In a tight labor market, promoting from within is
crucial to growing an organization. A new survey can help you pinpoint
staff weaknesses and chart a course for correction. Sunny Lurie
was working at a bank when she learned what would become the core
understanding of her own business.
Lurie
was a senior performance consultant at Ameritrust when it became
Society, then KeyBank. She saw first-hand the power of change.
“I
saw how people struggled with the unknown,” she says.
Lurie
also saw co-workers who relied on their managers for job security
instead of on confidence in their own abilities to learn and grow
in the face of change. Consequently, she dedicated her doctoral
research to the study of what she had experienced, titling her dissertation,
“Employee Learning in Dynamic Work Settings: Exploration of
Adult Learning in Business Organizations.”
As a
direct result of her research, Lurie devised a survey that became
the basis of her company, Advanced Performance Inc. In a nutshell,
the survey tests how individuals handle change and the task of learning
new skills.
Lurie,
who has a Ph.D. in organizational systems, says those are key challenges
in today’s fast-paced workplace.
“There
are two major factors that help people become resilient learners,”
says Lurie. “The first is growth seeking. The second is approach
to the work world, that being either traditional or nontraditional.”
In Lurie’s
survey, employees are categorized into types of learners. Resilient
learners, those who use a non-traditional approach to the work world
and are active in growth seeking are best prepared to face change.
Other categories include conventional learners (active growth seeking
and traditional approach to the work world); reserved learners (traditional
and passive in growth seeking); and as needed (nontraditional and
passive in growth seeking.)
One purpose
of the survey, titled “Rating My Competitive Edge,”

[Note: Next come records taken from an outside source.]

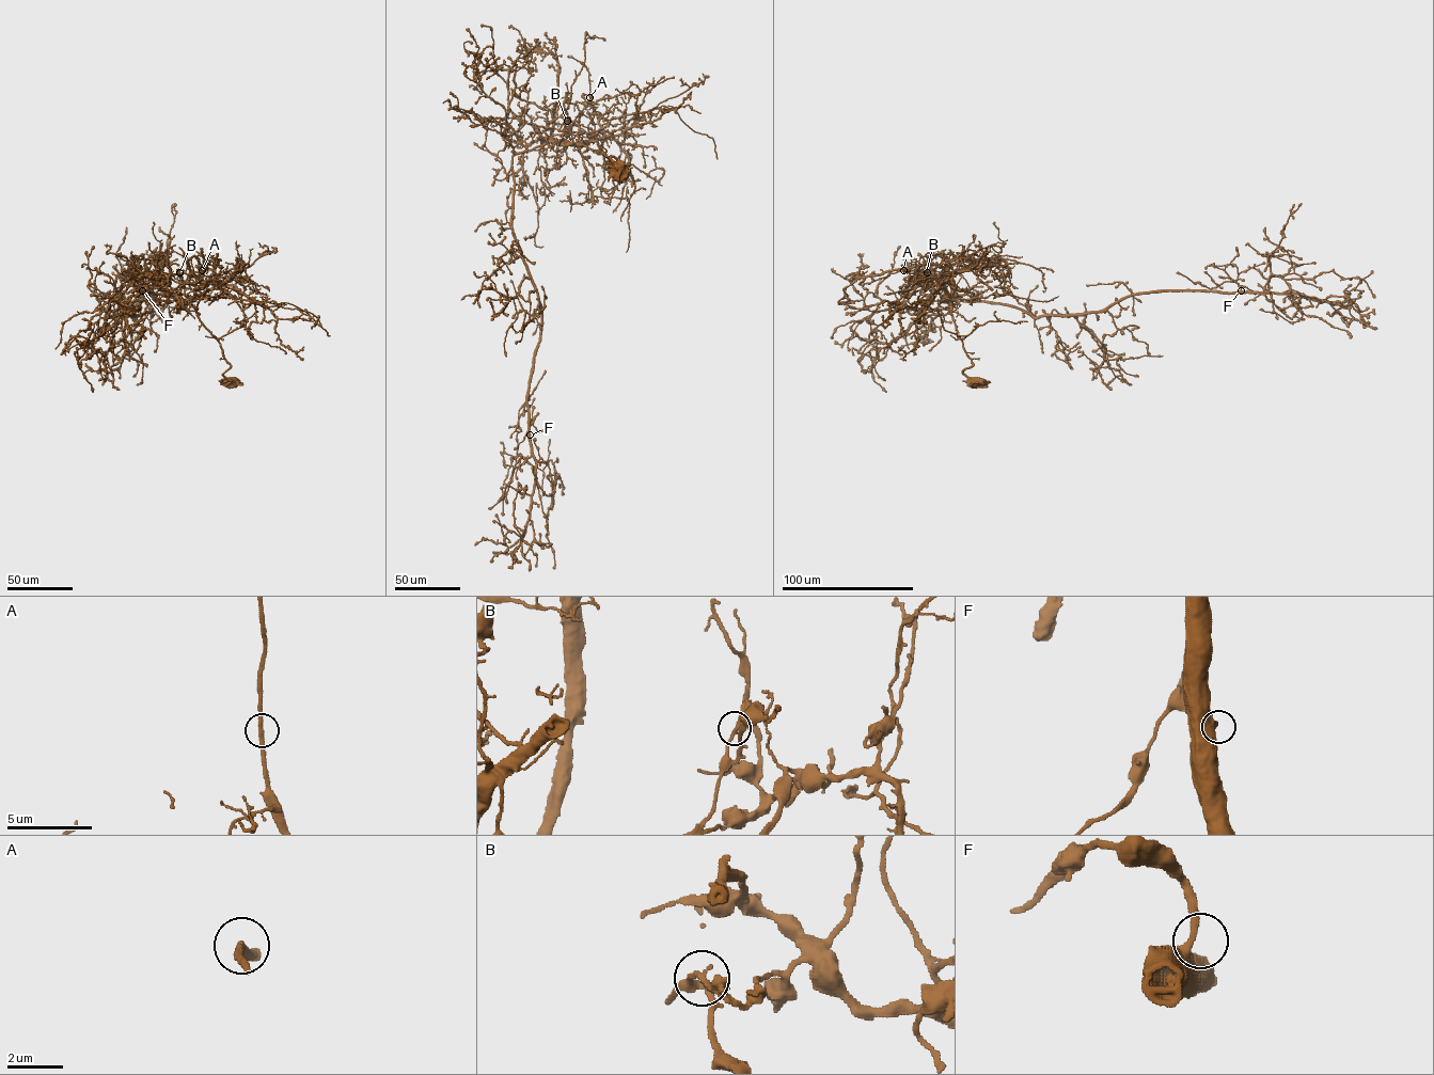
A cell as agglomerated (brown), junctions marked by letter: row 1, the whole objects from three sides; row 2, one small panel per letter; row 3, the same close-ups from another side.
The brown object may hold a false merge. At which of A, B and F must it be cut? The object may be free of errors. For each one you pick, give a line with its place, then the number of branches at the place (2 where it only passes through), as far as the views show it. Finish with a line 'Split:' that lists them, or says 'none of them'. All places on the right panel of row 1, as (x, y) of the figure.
B: at (927, 272); 2 branches meet
Split: B

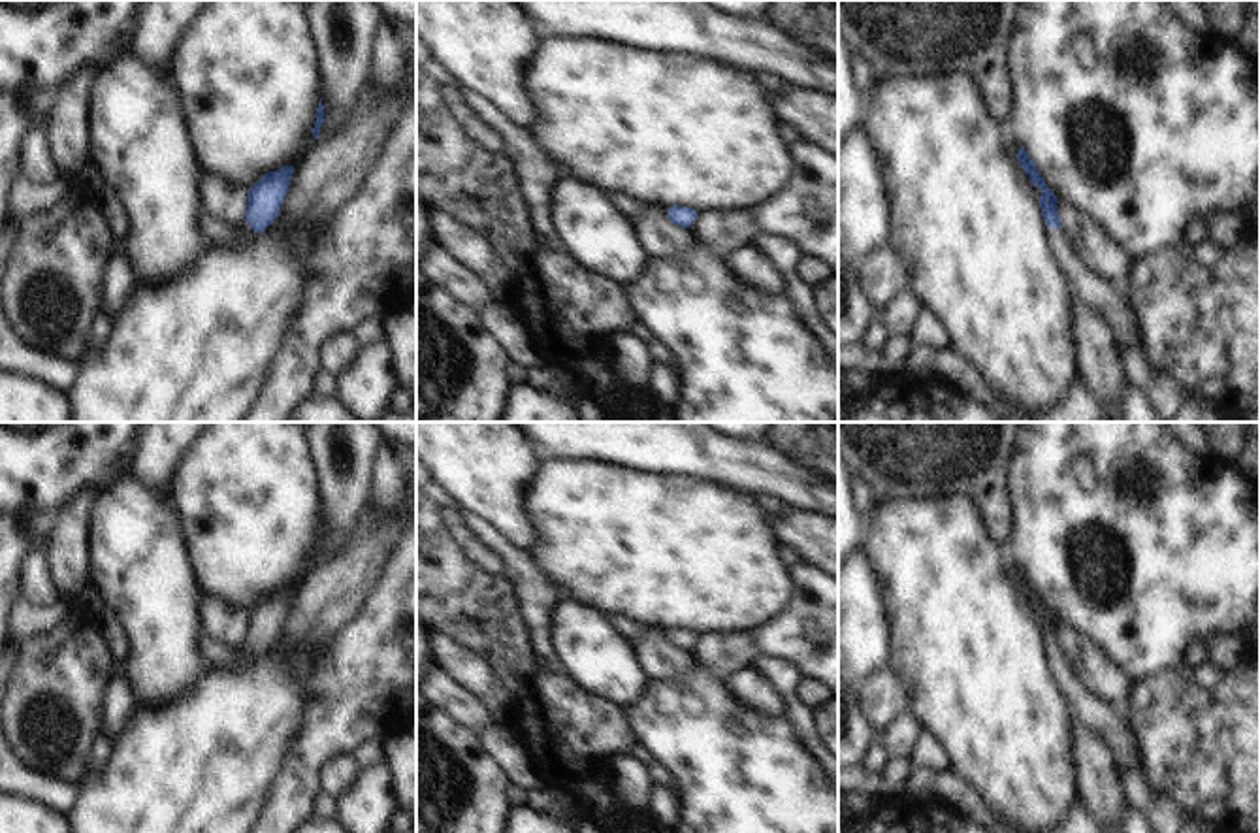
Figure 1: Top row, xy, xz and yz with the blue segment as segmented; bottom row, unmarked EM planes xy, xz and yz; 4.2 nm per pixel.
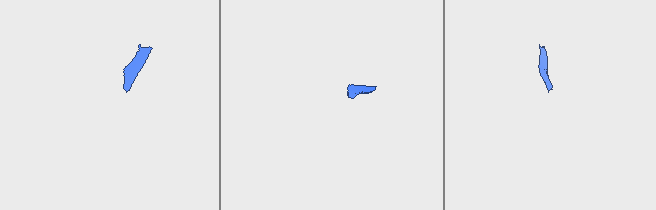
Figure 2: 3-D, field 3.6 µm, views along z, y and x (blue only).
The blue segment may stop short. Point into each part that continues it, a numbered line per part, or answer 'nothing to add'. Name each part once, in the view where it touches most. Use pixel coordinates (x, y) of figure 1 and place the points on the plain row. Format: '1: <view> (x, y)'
1: yz (1114, 724)

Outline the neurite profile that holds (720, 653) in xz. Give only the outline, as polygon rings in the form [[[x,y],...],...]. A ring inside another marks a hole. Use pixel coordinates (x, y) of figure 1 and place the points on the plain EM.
[[[704,631],[697,635],[689,654],[708,675],[725,680],[731,673],[751,665],[759,650],[750,631]]]

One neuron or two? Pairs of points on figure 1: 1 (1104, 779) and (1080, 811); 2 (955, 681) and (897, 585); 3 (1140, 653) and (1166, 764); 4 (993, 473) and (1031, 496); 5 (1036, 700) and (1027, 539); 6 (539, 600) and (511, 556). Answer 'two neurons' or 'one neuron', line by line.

is to help employers measure the ways their employees gain, share
and use information. Survey-takers, explains Lurie, “can expect
to answer questions about how they learn, such as, ‘Are you
sharing knowledge and building relationships with co-workers in
order to learn? ‘Are you reading different types of publications
to keep updated?’ ‘Do you stay within your comfort zone
at work, or try out new and different ways to solve projects?’”
Benefiting
most from the survey are businesses which have experienced any of
the following: customer satisfaction below par; technology changing
the way business is conducted; a loss of employees to competitors
in the last year; or a lack of a formal employee appraisal and development
plan.
“The
survey is most helpful to a business that has experienced a growth
rate that is lower than expected,” she says.
“Organizations
have benefited from this survey by maximizing employee performance
and making the business more competitive while instilling a sense
of responsibility for personal growth in employees. Individuals
can benefit by improving their performance and becoming more competitive
while aiding personal growth and development.”
The most
crucial questions focus on the idea of change. As technology expands
and forces businesses to update methods quickly, employees must
be able to adapt and learn at the same time.
“You
have to ask yourself,” says Lurie, “are you doing what
it takes to remain competitive or are you falling behind others
who are leaping ahead in their knowledge and their skill levels
and their know-how?”
By boosting
employee learning, you toe the competitive edge. And isn’t
that the goal of any business owner?